In 2018 I wrote an account of the rise of the Third Reich through the voices of expatriate Americans living in Europe to tell the compelling story of how the soul of an entire society was captured by what was nothing less than rampant evil. It was an attempt to capture the experiences of those many Cassandras - many in the press - who saw the rot at the heart of the Nazi regime from the outset. It was published in the USA with the title Under a Darkening Sky and in the UK as The Rise of the Third Reich. Whilst I enjoyed researching and writing the book (I spent several months in Washington, some of it in the archives at NARA) the book was an expensive lesson in the reality that just because an agent/author/publisher thinks the subject is a good idea, the ultimate arbiter of a book’s worth is the book-buying public. The book sank like a stone, despite some nice reviews. I’ve no idea why. Perhaps it just didn’t hit the zeitgeist at that point in time. Perhaps it simply wasn’t good enough. I had taken the memoirs and diaries of 46 Americans and woven a narrative around the insidious rise of evil in the heart of a modern, European society. But no one seemed interested.

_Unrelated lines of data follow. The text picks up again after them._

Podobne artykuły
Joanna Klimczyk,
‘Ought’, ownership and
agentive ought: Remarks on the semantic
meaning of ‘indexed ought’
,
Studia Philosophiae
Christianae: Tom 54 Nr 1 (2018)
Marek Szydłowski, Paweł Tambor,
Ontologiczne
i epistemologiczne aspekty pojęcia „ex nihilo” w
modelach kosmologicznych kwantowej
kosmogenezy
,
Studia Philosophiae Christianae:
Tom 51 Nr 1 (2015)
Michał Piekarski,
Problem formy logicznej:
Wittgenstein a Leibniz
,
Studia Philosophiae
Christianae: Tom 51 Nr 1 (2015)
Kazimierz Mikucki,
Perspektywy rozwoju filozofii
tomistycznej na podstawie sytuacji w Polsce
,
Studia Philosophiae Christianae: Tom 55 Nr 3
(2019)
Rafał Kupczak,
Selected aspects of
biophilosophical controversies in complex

Could there have been a better way of telling this story? Perhaps by means of fiction? I’ve never felt that I have the imagination to write good fiction, but fortunately there are many historians who do. I am a fan of well-written historical fiction and consume bucket-loads, most nowadays by means of the miracle of Audible. My daily dog-walks have, over the years, transported me through every age and era of history, effortlessly, courtesy of the silky pens of the likes of writers like S.G. McLean, Jemahl Evans, Chris Lloyd, Iain Gale, Abir Mukherjee, Mark Ellis, Andrew Taylor, Vaseem Khan, Philip Kerr, Robert Harris and many others.
Thanks to my friend Nick Short, I’ve found another silky pen: that of Jane Thynne. Through her I think I’ve found the answer to my question as to whether there can be a good fictional telling of the story of the rise of Nazism. Her character Clara Vine, a half-German half British Berlin-based actress in the pay of the British Secret Intelligence Service, provides a brilliant fictional evocation of the Nazi years. I’m already hooked and I’m only in Book 2. Thank you, Nick and Jane!
Thank you for bringing your book to my notice. I have received delivery of it, and expect to enjoy it as much as I have Berlin Diary by Shirer and others on this theme.
But I am finding it difficult getting past the cover. Would you kindly inform me what type of airplane is in the photo. Try as I may, I can find no reference to any WWII fighter with a prop spinner bigger than the cowl (was the photo taken on Red Nose Day?), or an internally framed bubble perspex canopy in the style of a chook shed. Many thanks in advance.